Loaded with case studies, comparisons, strategies, questionnaires, and characteristics of successful organizations, this insightful work will facilitate your growth as a business leader and manager. Upon completion of this book and adoption of its principles, you’ll be well on your way to joining a very exclusive group of leaders … those who practice what they preach!

(This book review was originally published in 2002 as one of the Top 10 Books – Edition 10.)
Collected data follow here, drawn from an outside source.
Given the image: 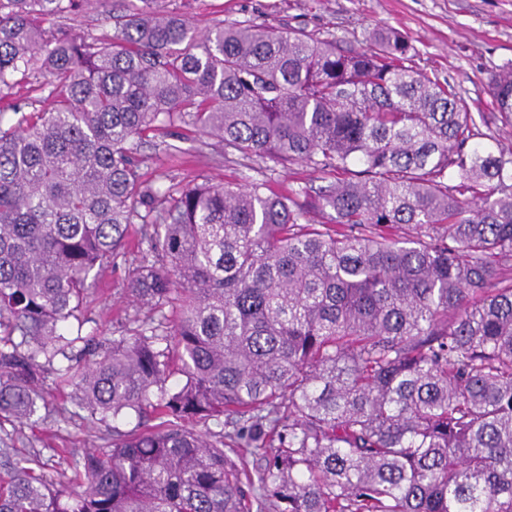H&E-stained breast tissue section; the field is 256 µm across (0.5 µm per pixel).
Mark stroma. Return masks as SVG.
<instances>
[{
    "instance_id": "stroma-1",
    "label": "stroma",
    "mask_w": 512,
    "mask_h": 512,
    "mask_svg": "<svg viewBox=\"0 0 512 512\" xmlns=\"http://www.w3.org/2000/svg\"><path fill=\"white\" fill-rule=\"evenodd\" d=\"M198 28L212 20L254 21L278 31L302 29L344 46L369 45L374 29L405 33L415 49L414 67L429 78L454 86L474 114L483 115L491 133L484 144L491 152L512 150V125L504 123L488 92L498 70L512 63V0H171ZM135 156L149 183L166 173L174 184H190L204 174L216 183L245 184L265 177L281 193L311 192L321 185L312 169L274 165L272 161L226 155L191 127H161L139 140ZM124 264L107 270L96 283L84 333L125 335L133 315L147 308L130 305L125 294ZM103 428L86 423L39 422L25 427L16 445L40 451L49 463L48 479L61 481L69 460L66 448H103Z\"/></svg>"
}]
</instances>
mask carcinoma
<instances>
[{"label":"carcinoma","instance_id":"cac0c4a2","mask_svg":"<svg viewBox=\"0 0 512 512\" xmlns=\"http://www.w3.org/2000/svg\"><path fill=\"white\" fill-rule=\"evenodd\" d=\"M156 2L89 38L60 24L87 0H0V98L49 76L0 112V512H512V150L396 29L347 50ZM489 92L512 124V66ZM159 125L332 181L155 188ZM136 220L152 315L84 336ZM48 380L136 420L56 486L14 438ZM35 77L38 78V80H35ZM35 77H31L30 81L31 84L23 85V87L16 88L13 90V94L10 97L4 98L0 101V109L1 107L6 109L7 114L9 115L11 113V110L8 108L9 106L12 107L14 105H25L27 106L28 100L30 98L35 97H44L47 95V92L40 93V91H34L33 89L35 86L38 85L37 81H43V78L41 75H39L37 72L35 73Z\"/></svg>","mask_w":512,"mask_h":512}]
</instances>
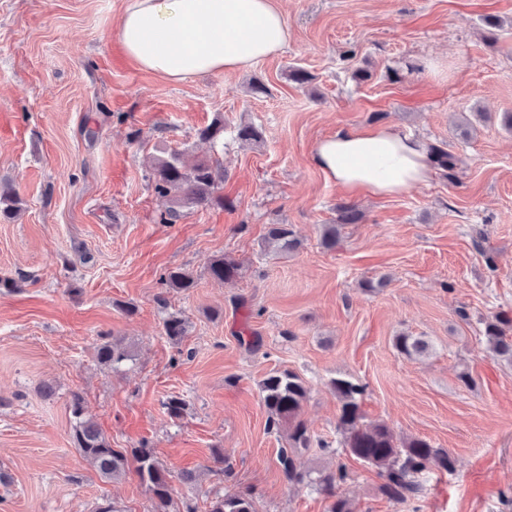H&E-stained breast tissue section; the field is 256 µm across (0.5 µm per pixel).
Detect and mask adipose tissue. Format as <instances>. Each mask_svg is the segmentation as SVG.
<instances>
[{"label": "adipose tissue", "instance_id": "obj_1", "mask_svg": "<svg viewBox=\"0 0 512 512\" xmlns=\"http://www.w3.org/2000/svg\"><path fill=\"white\" fill-rule=\"evenodd\" d=\"M118 38L142 68L182 81L278 54L288 26L273 0H130ZM313 161L354 194L398 195L433 173L426 142L392 126L340 130L316 144Z\"/></svg>", "mask_w": 512, "mask_h": 512}]
</instances>
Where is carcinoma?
I'll use <instances>...</instances> for the list:
<instances>
[{
  "instance_id": "carcinoma-1",
  "label": "carcinoma",
  "mask_w": 512,
  "mask_h": 512,
  "mask_svg": "<svg viewBox=\"0 0 512 512\" xmlns=\"http://www.w3.org/2000/svg\"><path fill=\"white\" fill-rule=\"evenodd\" d=\"M429 155L435 167L444 175L456 177L459 159L440 145H429ZM155 193L172 198L174 207L161 216V221L170 224L179 216V209H206L224 206V195L220 194L224 182V162L216 157H204L188 161L184 154L172 151L155 158L151 166ZM362 220L360 210L351 204L337 208L336 223L325 226L323 244L336 247L339 227L357 224ZM265 247L277 254H284L299 245L294 231L286 224H270L264 236ZM212 278L224 283L234 282L239 275V264L226 257L215 259L210 267ZM162 284L168 289L187 290L194 287L193 276L183 269L169 271L162 276ZM512 318L495 314L484 322L485 348L500 361L512 365ZM164 335L178 343L186 334V320L172 315L163 323ZM95 356L103 365L116 366L129 358L120 338L108 335L100 337ZM394 347L399 354L412 357L428 352L430 344L424 339L402 333L395 337ZM332 387L341 402L337 429L341 433L342 448L351 456L376 468L382 480L379 490L382 495L398 503L406 504L422 496L423 484L417 475L426 470L452 473L455 459L443 448H435L419 437L397 438L385 423L363 422L360 400L365 386L349 379H336ZM262 399L268 412L269 424L288 429V447L279 452V463L291 487L306 485L331 497L334 502L330 512H353L349 499L338 494L341 484L349 474L345 467L334 471H313L297 468L295 455L311 445V435L301 419L304 403L308 398L305 382L290 371L270 373L260 383ZM69 409L75 424L72 442L101 478L112 481L134 472L140 483L151 494V512H172V499L168 473L153 451L142 445L138 448H114L100 425L85 416L84 397L78 391L71 392ZM210 512H255L252 499L246 494L226 496L213 502Z\"/></svg>"
}]
</instances>
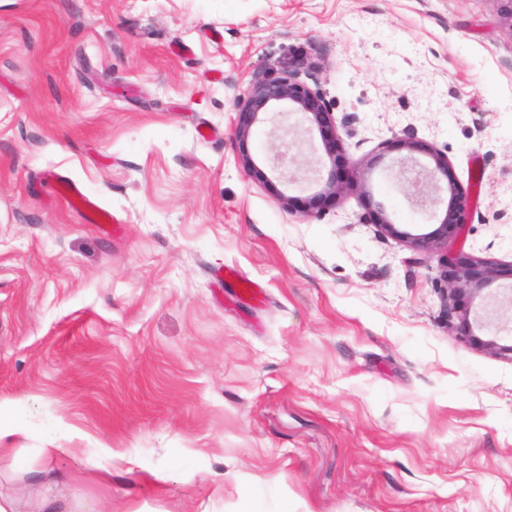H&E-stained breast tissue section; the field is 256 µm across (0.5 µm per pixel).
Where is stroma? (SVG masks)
Listing matches in <instances>:
<instances>
[{"label":"stroma","mask_w":512,"mask_h":512,"mask_svg":"<svg viewBox=\"0 0 512 512\" xmlns=\"http://www.w3.org/2000/svg\"><path fill=\"white\" fill-rule=\"evenodd\" d=\"M500 0H0V492L52 469L99 512H512V362L448 327L438 259L272 169L236 101L308 64L396 224L426 229L382 146L447 157L453 249L512 264V23ZM75 182L106 219L70 202ZM232 267L259 302L218 283ZM63 420L77 437L55 435ZM117 453L111 472L89 460ZM58 449L54 458L42 451ZM167 473L166 481L153 477Z\"/></svg>","instance_id":"1"}]
</instances>
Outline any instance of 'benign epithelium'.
Wrapping results in <instances>:
<instances>
[{"label": "benign epithelium", "mask_w": 512, "mask_h": 512, "mask_svg": "<svg viewBox=\"0 0 512 512\" xmlns=\"http://www.w3.org/2000/svg\"><path fill=\"white\" fill-rule=\"evenodd\" d=\"M304 65V60L298 59L281 75L256 80L236 103L233 136L241 146L239 162L245 174L265 184L269 182L268 176L247 150L252 128L273 105L286 104L288 111L300 113L303 133L311 137L319 134L326 158L318 157L313 162L302 159L292 153V147L284 145L276 150L273 163L288 182L307 178L319 190L304 199L280 193L277 201L284 209L295 206L304 216L315 217L325 199L345 190L360 189L369 194L367 174L381 160L382 154L369 160H352L346 156L336 118L323 94L300 80ZM403 148L408 154L396 159L395 165L412 189L414 201L432 210L446 204L443 218L428 231L403 229L388 220L382 208L371 200L369 220L412 249L437 255L441 274L447 281L448 326L475 349L512 362V343L506 337L512 331V284L493 287L501 278L512 280V265L502 268L462 252H448V239H456L464 231L466 198L449 177V163L441 153L413 141L404 142ZM416 152L428 155L433 165L418 161L414 156Z\"/></svg>", "instance_id": "7a95c632"}]
</instances>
Please Don’t Just Do What I Tell You, Do What Needs to Be Done

Please Don’t Just Do What I Tell You, Do What Needs to Be DonePlease Don’t Just Do What I Tell You, Do What Needs to Be Done: Every Employee’s Guide to Making Work More Rewarding
by Bob Nelson

Here’s another mini-book, 105 pages, that packs a real wallop in a simple, smart and savvy way. Bob Nelson is the million-copy best-selling author of the 1001 Ways series (1001 Ways to Reward Employees, 1001 Ways to Energize Employees, and 1001 Ways to Take Initiative at Work) and Managing for Dummies.

In what is certain to be Bob’s next best seller, he spells out the message that should be shared with every new employee and seasoned staff member alike: “You never need permission to do great work. Wherever you work, whomever you work for, management expects that you will always use your own best judgment and effort to figure out what needs to be done and then do it without having to be told.” The author calls this The Ultimate Experience.

Wouldn’t you agree that this is a message that every employee needs to hear, but few employers explicitly state? Nelson illustrates his theory with examples and anecdotes from real life situations. He maps out a specific and easy-to-follow strategy that is brief, to the point, and inspiring.